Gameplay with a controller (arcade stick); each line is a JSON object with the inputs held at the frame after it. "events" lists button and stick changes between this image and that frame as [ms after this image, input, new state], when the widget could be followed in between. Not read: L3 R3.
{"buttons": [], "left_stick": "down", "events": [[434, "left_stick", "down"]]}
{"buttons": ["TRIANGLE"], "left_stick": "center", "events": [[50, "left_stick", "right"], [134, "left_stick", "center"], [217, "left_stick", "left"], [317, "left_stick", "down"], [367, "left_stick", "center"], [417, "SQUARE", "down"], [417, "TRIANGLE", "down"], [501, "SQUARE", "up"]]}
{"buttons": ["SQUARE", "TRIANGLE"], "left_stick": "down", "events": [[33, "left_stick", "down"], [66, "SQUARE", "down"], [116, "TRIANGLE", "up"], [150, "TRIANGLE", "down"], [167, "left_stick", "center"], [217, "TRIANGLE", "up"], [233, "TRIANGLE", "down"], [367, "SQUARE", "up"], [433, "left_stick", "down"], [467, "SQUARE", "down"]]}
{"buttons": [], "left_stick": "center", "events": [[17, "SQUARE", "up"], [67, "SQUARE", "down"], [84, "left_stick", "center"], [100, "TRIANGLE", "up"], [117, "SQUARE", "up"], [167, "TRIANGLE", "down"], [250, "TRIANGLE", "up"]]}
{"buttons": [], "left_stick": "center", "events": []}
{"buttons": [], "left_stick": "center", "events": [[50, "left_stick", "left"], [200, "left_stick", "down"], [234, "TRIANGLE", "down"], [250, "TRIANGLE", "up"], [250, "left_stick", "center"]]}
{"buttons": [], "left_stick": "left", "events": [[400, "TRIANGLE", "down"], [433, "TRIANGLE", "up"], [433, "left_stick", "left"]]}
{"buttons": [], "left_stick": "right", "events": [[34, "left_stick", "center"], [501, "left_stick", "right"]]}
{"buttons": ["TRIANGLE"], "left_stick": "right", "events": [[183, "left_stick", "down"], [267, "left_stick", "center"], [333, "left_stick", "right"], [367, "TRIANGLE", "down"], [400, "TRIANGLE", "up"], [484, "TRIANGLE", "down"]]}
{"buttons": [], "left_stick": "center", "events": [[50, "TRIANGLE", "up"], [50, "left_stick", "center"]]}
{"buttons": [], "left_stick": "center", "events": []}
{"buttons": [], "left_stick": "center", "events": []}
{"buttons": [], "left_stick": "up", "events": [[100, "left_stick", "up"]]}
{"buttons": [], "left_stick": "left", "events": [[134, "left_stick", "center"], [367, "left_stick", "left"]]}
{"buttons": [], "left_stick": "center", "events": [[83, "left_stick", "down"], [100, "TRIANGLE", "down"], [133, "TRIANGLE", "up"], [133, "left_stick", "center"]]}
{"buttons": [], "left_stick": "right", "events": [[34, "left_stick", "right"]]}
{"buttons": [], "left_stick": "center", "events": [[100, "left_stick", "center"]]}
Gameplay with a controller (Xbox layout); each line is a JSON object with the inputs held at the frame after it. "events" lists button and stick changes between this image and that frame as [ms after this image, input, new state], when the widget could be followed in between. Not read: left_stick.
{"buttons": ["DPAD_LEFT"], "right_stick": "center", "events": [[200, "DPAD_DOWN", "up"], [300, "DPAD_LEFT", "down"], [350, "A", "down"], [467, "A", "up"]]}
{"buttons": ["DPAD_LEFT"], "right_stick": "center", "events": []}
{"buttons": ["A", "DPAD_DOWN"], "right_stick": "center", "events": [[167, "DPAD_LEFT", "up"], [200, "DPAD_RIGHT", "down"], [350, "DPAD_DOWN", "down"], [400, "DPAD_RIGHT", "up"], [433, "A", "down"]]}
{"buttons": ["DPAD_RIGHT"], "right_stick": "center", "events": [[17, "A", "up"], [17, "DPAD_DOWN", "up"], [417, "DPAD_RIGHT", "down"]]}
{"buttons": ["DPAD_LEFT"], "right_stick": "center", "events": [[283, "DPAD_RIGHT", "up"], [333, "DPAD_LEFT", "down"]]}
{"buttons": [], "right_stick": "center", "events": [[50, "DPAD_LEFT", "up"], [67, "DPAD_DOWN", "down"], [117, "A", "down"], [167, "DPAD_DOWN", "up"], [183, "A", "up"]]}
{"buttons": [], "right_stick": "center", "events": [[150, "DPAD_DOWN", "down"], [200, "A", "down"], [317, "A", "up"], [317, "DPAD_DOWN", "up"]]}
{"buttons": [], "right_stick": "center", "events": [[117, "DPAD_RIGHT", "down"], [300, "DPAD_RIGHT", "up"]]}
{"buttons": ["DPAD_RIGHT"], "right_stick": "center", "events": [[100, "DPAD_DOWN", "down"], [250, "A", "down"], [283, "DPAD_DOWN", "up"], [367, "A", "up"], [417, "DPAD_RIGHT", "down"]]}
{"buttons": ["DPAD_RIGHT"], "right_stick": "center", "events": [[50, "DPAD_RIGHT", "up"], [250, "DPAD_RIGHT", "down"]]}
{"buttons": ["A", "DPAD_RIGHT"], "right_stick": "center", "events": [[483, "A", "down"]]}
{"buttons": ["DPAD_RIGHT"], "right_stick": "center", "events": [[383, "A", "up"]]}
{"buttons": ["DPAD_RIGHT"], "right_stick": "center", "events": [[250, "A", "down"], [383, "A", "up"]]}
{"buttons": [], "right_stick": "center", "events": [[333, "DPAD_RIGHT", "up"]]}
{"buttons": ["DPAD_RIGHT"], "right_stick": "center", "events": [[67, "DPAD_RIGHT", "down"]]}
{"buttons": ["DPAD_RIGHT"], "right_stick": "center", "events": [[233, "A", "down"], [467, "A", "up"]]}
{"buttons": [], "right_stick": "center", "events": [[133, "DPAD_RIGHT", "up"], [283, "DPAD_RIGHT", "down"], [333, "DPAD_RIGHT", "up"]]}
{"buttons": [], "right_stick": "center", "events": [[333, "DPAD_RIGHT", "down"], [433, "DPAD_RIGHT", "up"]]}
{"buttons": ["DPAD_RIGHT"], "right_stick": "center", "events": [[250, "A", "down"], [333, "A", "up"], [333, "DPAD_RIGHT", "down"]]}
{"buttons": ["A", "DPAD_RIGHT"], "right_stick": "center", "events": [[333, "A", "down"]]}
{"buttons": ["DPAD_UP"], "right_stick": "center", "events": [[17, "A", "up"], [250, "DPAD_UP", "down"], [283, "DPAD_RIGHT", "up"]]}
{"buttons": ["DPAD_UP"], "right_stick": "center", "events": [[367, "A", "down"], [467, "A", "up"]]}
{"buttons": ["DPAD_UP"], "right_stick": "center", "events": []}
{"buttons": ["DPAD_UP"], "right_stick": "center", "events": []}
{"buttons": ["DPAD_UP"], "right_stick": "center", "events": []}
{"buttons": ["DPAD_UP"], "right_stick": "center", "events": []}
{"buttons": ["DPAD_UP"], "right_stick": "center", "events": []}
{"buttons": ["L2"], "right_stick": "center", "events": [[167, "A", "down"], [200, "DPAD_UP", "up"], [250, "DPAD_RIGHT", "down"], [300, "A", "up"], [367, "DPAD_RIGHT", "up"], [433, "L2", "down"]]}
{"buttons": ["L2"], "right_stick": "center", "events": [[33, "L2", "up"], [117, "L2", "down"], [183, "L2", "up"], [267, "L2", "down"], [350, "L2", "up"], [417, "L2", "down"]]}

**What you should do**
While keeping every line the same, please copy out all the records.

**Result below**
Gameplay with a controller (arcade stick); each line is a JSON object with the inputs held at the frame after it. "events" lists button and stick changes between this image and that frame as [ms after this image, input, new state], when the widget could be followed in between. Not read: L3 R3.
{"buttons": [], "left_stick": "down", "events": [[434, "left_stick", "down"]]}
{"buttons": ["TRIANGLE"], "left_stick": "center", "events": [[50, "left_stick", "right"], [134, "left_stick", "center"], [217, "left_stick", "left"], [317, "left_stick", "down"], [367, "left_stick", "center"], [417, "SQUARE", "down"], [417, "TRIANGLE", "down"], [501, "SQUARE", "up"]]}
{"buttons": ["SQUARE", "TRIANGLE"], "left_stick": "down", "events": [[33, "left_stick", "down"], [66, "SQUARE", "down"], [116, "TRIANGLE", "up"], [150, "TRIANGLE", "down"], [167, "left_stick", "center"], [217, "TRIANGLE", "up"], [233, "TRIANGLE", "down"], [367, "SQUARE", "up"], [433, "left_stick", "down"], [467, "SQUARE", "down"]]}
{"buttons": [], "left_stick": "center", "events": [[17, "SQUARE", "up"], [67, "SQUARE", "down"], [84, "left_stick", "center"], [100, "TRIANGLE", "up"], [117, "SQUARE", "up"], [167, "TRIANGLE", "down"], [250, "TRIANGLE", "up"]]}
{"buttons": [], "left_stick": "center", "events": []}
{"buttons": [], "left_stick": "center", "events": [[50, "left_stick", "left"], [200, "left_stick", "down"], [234, "TRIANGLE", "down"], [250, "TRIANGLE", "up"], [250, "left_stick", "center"]]}
{"buttons": [], "left_stick": "left", "events": [[400, "TRIANGLE", "down"], [433, "TRIANGLE", "up"], [433, "left_stick", "left"]]}
{"buttons": [], "left_stick": "right", "events": [[34, "left_stick", "center"], [501, "left_stick", "right"]]}
{"buttons": ["TRIANGLE"], "left_stick": "right", "events": [[183, "left_stick", "down"], [267, "left_stick", "center"], [333, "left_stick", "right"], [367, "TRIANGLE", "down"], [400, "TRIANGLE", "up"], [484, "TRIANGLE", "down"]]}
{"buttons": [], "left_stick": "center", "events": [[50, "TRIANGLE", "up"], [50, "left_stick", "center"]]}
{"buttons": [], "left_stick": "center", "events": []}
{"buttons": [], "left_stick": "center", "events": []}
{"buttons": [], "left_stick": "up", "events": [[100, "left_stick", "up"]]}
{"buttons": [], "left_stick": "left", "events": [[134, "left_stick", "center"], [367, "left_stick", "left"]]}
{"buttons": [], "left_stick": "center", "events": [[83, "left_stick", "down"], [100, "TRIANGLE", "down"], [133, "TRIANGLE", "up"], [133, "left_stick", "center"]]}
{"buttons": [], "left_stick": "right", "events": [[34, "left_stick", "right"]]}
{"buttons": [], "left_stick": "center", "events": [[100, "left_stick", "center"]]}
Gameplay with a controller (Xbox layout); each line is a JSON object with the inputs held at the frame after it. "events" lists button and stick changes between this image and that frame as [ms after this image, input, new state], when the widget could be followed in between. Not read: left_stick.
{"buttons": ["DPAD_LEFT"], "right_stick": "center", "events": [[200, "DPAD_DOWN", "up"], [300, "DPAD_LEFT", "down"], [350, "A", "down"], [467, "A", "up"]]}
{"buttons": ["DPAD_LEFT"], "right_stick": "center", "events": []}
{"buttons": ["A", "DPAD_DOWN"], "right_stick": "center", "events": [[167, "DPAD_LEFT", "up"], [200, "DPAD_RIGHT", "down"], [350, "DPAD_DOWN", "down"], [400, "DPAD_RIGHT", "up"], [433, "A", "down"]]}
{"buttons": ["DPAD_RIGHT"], "right_stick": "center", "events": [[17, "A", "up"], [17, "DPAD_DOWN", "up"], [417, "DPAD_RIGHT", "down"]]}
{"buttons": ["DPAD_LEFT"], "right_stick": "center", "events": [[283, "DPAD_RIGHT", "up"], [333, "DPAD_LEFT", "down"]]}
{"buttons": [], "right_stick": "center", "events": [[50, "DPAD_LEFT", "up"], [67, "DPAD_DOWN", "down"], [117, "A", "down"], [167, "DPAD_DOWN", "up"], [183, "A", "up"]]}
{"buttons": [], "right_stick": "center", "events": [[150, "DPAD_DOWN", "down"], [200, "A", "down"], [317, "A", "up"], [317, "DPAD_DOWN", "up"]]}
{"buttons": [], "right_stick": "center", "events": [[117, "DPAD_RIGHT", "down"], [300, "DPAD_RIGHT", "up"]]}
{"buttons": ["DPAD_RIGHT"], "right_stick": "center", "events": [[100, "DPAD_DOWN", "down"], [250, "A", "down"], [283, "DPAD_DOWN", "up"], [367, "A", "up"], [417, "DPAD_RIGHT", "down"]]}
{"buttons": ["DPAD_RIGHT"], "right_stick": "center", "events": [[50, "DPAD_RIGHT", "up"], [250, "DPAD_RIGHT", "down"]]}
{"buttons": ["A", "DPAD_RIGHT"], "right_stick": "center", "events": [[483, "A", "down"]]}
{"buttons": ["DPAD_RIGHT"], "right_stick": "center", "events": [[383, "A", "up"]]}
{"buttons": ["DPAD_RIGHT"], "right_stick": "center", "events": [[250, "A", "down"], [383, "A", "up"]]}
{"buttons": [], "right_stick": "center", "events": [[333, "DPAD_RIGHT", "up"]]}
{"buttons": ["DPAD_RIGHT"], "right_stick": "center", "events": [[67, "DPAD_RIGHT", "down"]]}
{"buttons": ["DPAD_RIGHT"], "right_stick": "center", "events": [[233, "A", "down"], [467, "A", "up"]]}
{"buttons": [], "right_stick": "center", "events": [[133, "DPAD_RIGHT", "up"], [283, "DPAD_RIGHT", "down"], [333, "DPAD_RIGHT", "up"]]}
{"buttons": [], "right_stick": "center", "events": [[333, "DPAD_RIGHT", "down"], [433, "DPAD_RIGHT", "up"]]}
{"buttons": ["DPAD_RIGHT"], "right_stick": "center", "events": [[250, "A", "down"], [333, "A", "up"], [333, "DPAD_RIGHT", "down"]]}
{"buttons": ["A", "DPAD_RIGHT"], "right_stick": "center", "events": [[333, "A", "down"]]}
{"buttons": ["DPAD_UP"], "right_stick": "center", "events": [[17, "A", "up"], [250, "DPAD_UP", "down"], [283, "DPAD_RIGHT", "up"]]}
{"buttons": ["DPAD_UP"], "right_stick": "center", "events": [[367, "A", "down"], [467, "A", "up"]]}
{"buttons": ["DPAD_UP"], "right_stick": "center", "events": []}
{"buttons": ["DPAD_UP"], "right_stick": "center", "events": []}
{"buttons": ["DPAD_UP"], "right_stick": "center", "events": []}
{"buttons": ["DPAD_UP"], "right_stick": "center", "events": []}
{"buttons": ["DPAD_UP"], "right_stick": "center", "events": []}
{"buttons": ["L2"], "right_stick": "center", "events": [[167, "A", "down"], [200, "DPAD_UP", "up"], [250, "DPAD_RIGHT", "down"], [300, "A", "up"], [367, "DPAD_RIGHT", "up"], [433, "L2", "down"]]}
{"buttons": ["L2"], "right_stick": "center", "events": [[33, "L2", "up"], [117, "L2", "down"], [183, "L2", "up"], [267, "L2", "down"], [350, "L2", "up"], [417, "L2", "down"]]}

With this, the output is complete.